PROMPT
For the full listing below, write out each entry exactly and exclude the images.

EXTRACTED ENTRIES
┄┄┄┄┄┄┄┄┄┄┄┄┄┄┄┄┄┄┄┄

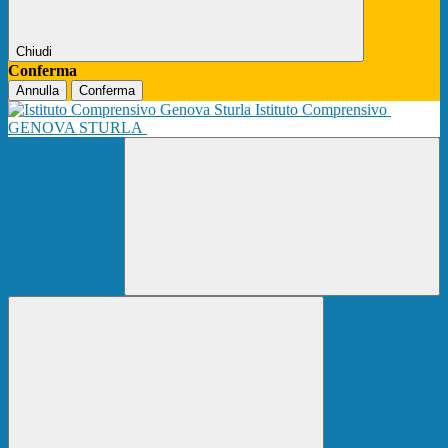
Chiudi
Conferma
Annulla
Conferma
Istituto Comprensivo
GENOVA STURLA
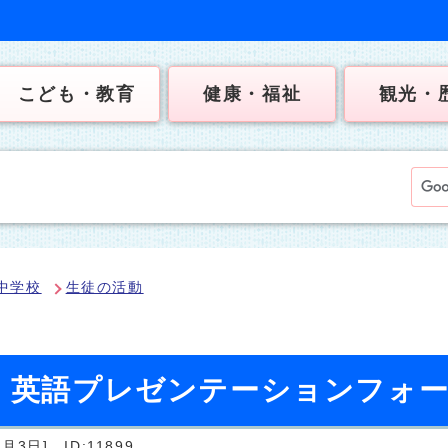
こども・教育
健康・福祉
観光・
中学校
生徒の活動
日）英語プレゼンテーションフォ
8月3日]
ID:11899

┄┄┄┄┄┄┄┄┄┄┄┄┄┄┄┄┄┄┄┄

RESULT OF THIS TASK
Chiudi
Conferma
Annulla
Conferma
Istituto Comprensivo
GENOVA STURLA
こども・教育
健康・福祉
観光・
中学校
生徒の活動
日）英語プレゼンテーションフォ
8月3日]
ID:11899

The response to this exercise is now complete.